§ **Extract provided**
Speaker Johnson took a different view of the matter.

“Protesting is one of America’s most deeply held rights and I believe it can be done in a way that adheres to social distancing guidelines by keeping protestors six feet apart and wearing cloth masks,” he said in response to a Gay City News query.

The press office of Comptroller Scott Stringer, who like Johnson hopes to replace de Blasio in 2021, did not respond by press time to the question of whether the city should accommodate safe, distanced, outdoor First Amendment expression.

About 51 citations for failing to observe physical distancing guidelines were issued by the police across town on May 4. None was issued to distanced people waiting to get into stores — arrayed in the same formation as the Reclaim Pride folks. Police in Madison Park told people on the grass that they could not sit closely together unless they were from the same family group. A few got up and left as a result, but most remained and none was cited.

Outside Beth Israel, about eight speakers spoke of their fierce objections to the hospital working with the virulent homophobe Graham.

§ **About this task**
Do these statements agree with the news excerpt? Answer yes or no for each, and quote the words from the excerpt that decide it.
(a) Johnson said protests could be held with protestors six feet apart and wearing cloth masks.
(b) Stringer's press office answered the question before press time.
(c) Police cited some of the distanced people waiting to get into stores on May 4.

§ **Excerpted records**

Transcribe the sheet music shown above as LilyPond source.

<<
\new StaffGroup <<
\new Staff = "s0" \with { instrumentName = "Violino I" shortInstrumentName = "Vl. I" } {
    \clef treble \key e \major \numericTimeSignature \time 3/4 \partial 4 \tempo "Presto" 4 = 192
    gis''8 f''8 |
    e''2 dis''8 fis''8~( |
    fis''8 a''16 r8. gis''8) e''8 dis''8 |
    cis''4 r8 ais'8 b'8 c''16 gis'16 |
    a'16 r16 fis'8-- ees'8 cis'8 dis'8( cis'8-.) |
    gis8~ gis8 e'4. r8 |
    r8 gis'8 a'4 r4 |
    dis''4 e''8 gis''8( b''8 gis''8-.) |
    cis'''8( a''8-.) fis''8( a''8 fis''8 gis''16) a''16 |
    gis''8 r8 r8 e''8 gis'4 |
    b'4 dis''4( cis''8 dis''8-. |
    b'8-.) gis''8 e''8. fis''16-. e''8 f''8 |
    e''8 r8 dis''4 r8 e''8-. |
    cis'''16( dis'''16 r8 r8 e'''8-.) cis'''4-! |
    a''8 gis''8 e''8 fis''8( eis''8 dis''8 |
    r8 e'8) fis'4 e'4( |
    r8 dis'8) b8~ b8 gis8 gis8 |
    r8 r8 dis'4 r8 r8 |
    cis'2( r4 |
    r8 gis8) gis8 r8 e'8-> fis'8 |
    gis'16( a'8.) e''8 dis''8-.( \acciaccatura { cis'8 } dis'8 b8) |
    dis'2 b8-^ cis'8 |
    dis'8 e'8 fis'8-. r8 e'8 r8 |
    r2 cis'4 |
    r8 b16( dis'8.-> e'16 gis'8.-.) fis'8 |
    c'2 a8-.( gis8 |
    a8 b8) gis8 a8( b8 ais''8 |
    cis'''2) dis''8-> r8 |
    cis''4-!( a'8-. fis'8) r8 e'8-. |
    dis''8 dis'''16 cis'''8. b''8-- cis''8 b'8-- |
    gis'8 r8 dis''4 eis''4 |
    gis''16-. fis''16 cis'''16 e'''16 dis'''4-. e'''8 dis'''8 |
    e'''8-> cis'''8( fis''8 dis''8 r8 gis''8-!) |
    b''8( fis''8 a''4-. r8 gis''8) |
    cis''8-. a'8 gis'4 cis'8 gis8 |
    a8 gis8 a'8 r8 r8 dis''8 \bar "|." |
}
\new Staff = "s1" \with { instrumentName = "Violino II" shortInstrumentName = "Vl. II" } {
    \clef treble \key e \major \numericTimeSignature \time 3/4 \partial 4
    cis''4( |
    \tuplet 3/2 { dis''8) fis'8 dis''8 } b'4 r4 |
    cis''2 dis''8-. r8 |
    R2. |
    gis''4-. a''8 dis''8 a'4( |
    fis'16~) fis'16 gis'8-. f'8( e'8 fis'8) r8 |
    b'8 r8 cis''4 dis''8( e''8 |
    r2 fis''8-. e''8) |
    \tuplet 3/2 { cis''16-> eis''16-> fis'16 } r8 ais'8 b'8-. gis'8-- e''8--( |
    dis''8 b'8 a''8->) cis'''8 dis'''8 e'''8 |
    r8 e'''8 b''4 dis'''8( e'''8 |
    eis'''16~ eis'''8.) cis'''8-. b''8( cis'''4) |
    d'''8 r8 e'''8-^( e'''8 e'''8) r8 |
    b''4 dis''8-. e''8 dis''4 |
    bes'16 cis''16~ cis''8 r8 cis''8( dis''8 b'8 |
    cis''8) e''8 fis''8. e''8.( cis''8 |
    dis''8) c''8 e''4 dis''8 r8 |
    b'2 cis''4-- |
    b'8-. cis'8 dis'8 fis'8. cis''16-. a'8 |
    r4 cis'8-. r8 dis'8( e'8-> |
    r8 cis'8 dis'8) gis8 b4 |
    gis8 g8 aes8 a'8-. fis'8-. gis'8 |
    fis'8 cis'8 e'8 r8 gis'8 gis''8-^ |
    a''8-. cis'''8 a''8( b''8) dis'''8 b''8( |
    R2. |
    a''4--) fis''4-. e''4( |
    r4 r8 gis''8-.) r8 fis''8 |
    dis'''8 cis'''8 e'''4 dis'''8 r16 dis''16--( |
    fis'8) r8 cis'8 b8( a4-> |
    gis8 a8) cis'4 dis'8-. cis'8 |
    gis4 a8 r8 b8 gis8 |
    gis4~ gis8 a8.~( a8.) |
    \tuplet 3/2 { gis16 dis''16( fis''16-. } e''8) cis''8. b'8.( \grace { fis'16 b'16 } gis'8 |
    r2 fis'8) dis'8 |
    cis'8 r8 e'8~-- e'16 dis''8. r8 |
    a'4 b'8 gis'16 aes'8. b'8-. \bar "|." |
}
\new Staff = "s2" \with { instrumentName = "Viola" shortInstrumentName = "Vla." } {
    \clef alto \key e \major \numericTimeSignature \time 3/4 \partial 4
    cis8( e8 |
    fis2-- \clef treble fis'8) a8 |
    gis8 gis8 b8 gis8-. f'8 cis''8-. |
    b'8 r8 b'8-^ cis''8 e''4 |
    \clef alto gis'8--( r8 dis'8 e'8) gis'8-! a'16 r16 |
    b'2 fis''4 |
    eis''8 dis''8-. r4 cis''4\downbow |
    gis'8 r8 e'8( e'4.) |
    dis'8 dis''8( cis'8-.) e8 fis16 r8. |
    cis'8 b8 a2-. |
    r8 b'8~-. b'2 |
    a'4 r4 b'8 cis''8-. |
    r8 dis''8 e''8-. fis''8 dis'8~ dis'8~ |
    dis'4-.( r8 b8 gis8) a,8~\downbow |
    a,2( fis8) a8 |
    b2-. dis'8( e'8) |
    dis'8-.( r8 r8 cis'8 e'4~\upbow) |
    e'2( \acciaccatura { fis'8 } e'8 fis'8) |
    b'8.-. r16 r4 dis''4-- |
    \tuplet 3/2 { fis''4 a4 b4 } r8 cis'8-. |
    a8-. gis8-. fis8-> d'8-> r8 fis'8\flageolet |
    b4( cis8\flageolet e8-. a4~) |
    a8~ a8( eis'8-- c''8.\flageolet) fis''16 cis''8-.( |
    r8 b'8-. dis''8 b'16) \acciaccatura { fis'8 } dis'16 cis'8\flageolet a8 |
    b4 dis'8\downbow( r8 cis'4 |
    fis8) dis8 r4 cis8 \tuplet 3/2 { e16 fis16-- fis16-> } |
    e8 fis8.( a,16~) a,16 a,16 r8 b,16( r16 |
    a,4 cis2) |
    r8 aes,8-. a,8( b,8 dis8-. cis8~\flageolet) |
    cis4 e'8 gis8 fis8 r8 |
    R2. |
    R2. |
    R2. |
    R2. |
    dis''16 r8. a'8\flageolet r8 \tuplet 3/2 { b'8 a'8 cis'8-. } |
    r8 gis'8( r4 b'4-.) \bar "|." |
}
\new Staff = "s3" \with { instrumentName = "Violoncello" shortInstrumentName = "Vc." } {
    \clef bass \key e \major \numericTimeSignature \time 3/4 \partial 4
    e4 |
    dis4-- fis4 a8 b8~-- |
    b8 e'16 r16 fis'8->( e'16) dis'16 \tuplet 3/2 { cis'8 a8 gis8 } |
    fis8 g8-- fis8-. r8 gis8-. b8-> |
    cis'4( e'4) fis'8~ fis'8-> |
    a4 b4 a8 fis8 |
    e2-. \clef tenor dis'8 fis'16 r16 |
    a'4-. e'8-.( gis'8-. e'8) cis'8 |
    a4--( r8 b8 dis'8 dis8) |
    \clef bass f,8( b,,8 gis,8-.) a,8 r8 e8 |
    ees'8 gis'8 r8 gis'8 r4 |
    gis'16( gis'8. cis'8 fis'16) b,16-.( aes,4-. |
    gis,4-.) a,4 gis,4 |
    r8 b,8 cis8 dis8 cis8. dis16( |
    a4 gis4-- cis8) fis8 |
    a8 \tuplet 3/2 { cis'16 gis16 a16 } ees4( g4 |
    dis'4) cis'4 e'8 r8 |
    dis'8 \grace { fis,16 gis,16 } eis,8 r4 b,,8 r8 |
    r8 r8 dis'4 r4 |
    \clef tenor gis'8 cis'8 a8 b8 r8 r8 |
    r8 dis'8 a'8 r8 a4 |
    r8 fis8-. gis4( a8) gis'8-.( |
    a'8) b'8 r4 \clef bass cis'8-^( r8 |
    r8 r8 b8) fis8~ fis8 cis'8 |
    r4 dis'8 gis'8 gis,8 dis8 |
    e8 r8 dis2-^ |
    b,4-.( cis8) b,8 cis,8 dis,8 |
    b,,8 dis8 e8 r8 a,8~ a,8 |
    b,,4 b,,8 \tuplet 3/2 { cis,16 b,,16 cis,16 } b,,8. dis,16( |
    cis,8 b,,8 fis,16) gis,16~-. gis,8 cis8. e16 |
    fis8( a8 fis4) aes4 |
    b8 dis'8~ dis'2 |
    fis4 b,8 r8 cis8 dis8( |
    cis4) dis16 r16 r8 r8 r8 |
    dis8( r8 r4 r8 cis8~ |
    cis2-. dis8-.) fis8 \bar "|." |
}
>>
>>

§ **Result for this task**
(a) Yes: "by keeping protestors six feet apart and wearing cloth masks"
(b) No: "did not respond by press time"
(c) No: "None was issued to distanced people waiting to get into stores"